* WHAT IS BEING ASKED
Go through the listing that follows and write it out exactly. Drop the pictures.

* * * * * * *

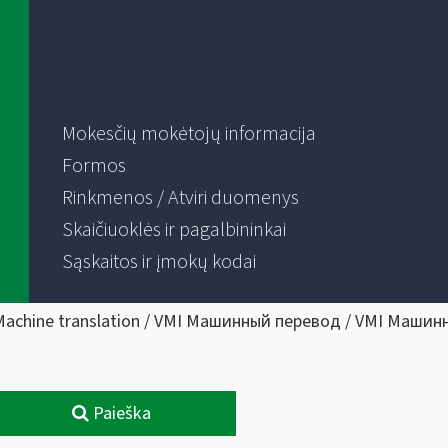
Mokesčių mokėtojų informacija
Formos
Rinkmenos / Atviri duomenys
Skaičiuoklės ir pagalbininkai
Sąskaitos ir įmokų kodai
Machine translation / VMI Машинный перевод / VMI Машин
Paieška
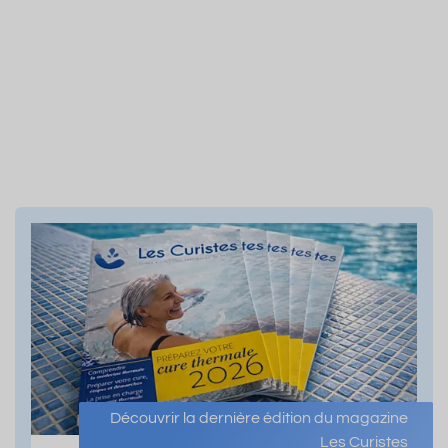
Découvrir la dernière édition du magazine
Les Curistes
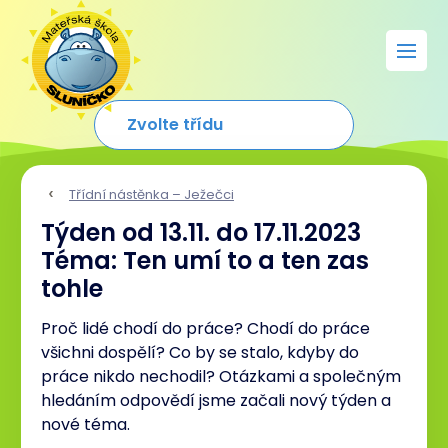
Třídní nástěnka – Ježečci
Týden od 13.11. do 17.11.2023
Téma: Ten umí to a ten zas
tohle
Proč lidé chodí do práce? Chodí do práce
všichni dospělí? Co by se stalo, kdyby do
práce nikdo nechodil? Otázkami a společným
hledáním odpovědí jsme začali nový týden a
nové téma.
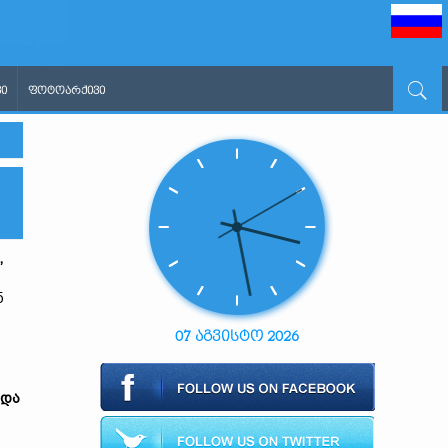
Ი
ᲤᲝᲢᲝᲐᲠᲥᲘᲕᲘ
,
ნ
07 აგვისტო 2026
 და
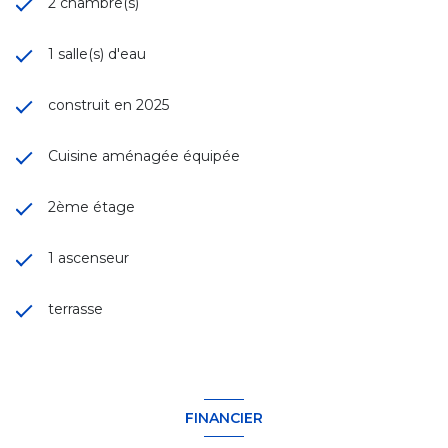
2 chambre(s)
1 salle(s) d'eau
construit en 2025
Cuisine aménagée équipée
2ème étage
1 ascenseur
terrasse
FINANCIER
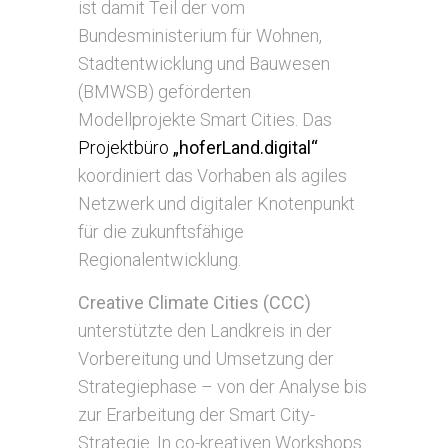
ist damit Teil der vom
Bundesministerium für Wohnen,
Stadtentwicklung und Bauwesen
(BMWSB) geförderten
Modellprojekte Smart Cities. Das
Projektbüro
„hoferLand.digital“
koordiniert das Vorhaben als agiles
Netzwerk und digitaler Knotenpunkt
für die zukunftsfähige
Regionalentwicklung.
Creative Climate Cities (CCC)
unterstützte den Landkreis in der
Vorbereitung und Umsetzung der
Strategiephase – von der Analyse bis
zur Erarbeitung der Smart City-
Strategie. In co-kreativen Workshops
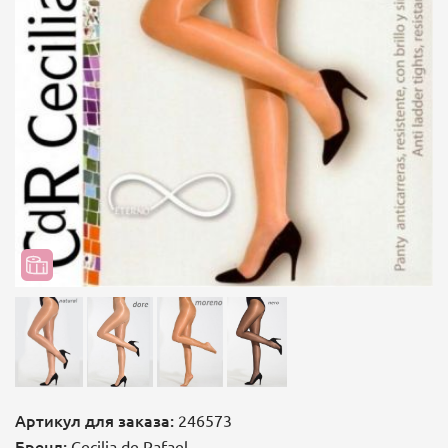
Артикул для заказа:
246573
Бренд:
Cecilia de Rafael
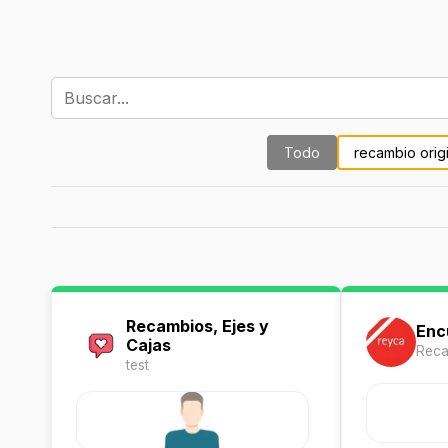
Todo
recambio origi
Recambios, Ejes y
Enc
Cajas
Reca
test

* * * * * * *

* COMPLETED EXERCISE
Mokesčių mokėtojų informacija
Formos
Rinkmenos / Atviri duomenys
Skaičiuoklės ir pagalbininkai
Sąskaitos ir įmokų kodai
Machine translation / VMI Машинный перевод / VMI Машин
Paieška
Découvrir la dernière édition du magazine
Les Curistes
Třídní nástěnka – Ježečci
Týden od 13.11. do 17.11.2023
Téma: Ten umí to a ten zas
tohle
Proč lidé chodí do práce? Chodí do práce
všichni dospělí? Co by se stalo, kdyby do
práce nikdo nechodil? Otázkami a společným
hledáním odpovědí jsme začali nový týden a
nové téma.
Ი
ᲤᲝᲢᲝᲐᲠᲥᲘᲕᲘ
,
ნ
07 აგვისტო 2026
 და
2 chambre(s)
1 salle(s) d'eau
construit en 2025
Cuisine aménagée équipée
2ème étage
1 ascenseur
terrasse
FINANCIER
ist damit Teil der vom
Bundesministerium für Wohnen,
Stadtentwicklung und Bauwesen
(BMWSB) geförderten
Modellprojekte Smart Cities. Das
Projektbüro
„hoferLand.digital“
koordiniert das Vorhaben als agiles
Netzwerk und digitaler Knotenpunkt
für die zukunftsfähige
Regionalentwicklung.
Creative Climate Cities (CCC)
unterstützte den Landkreis in der
Vorbereitung und Umsetzung der
Strategiephase – von der Analyse bis
zur Erarbeitung der Smart City-
Strategie. In co-kreativen Workshops
Артикул для заказа:
246573
Бренд:
Cecilia de Rafael
Todo
recambio origi
Recambios, Ejes y
Enc
Cajas
Reca
test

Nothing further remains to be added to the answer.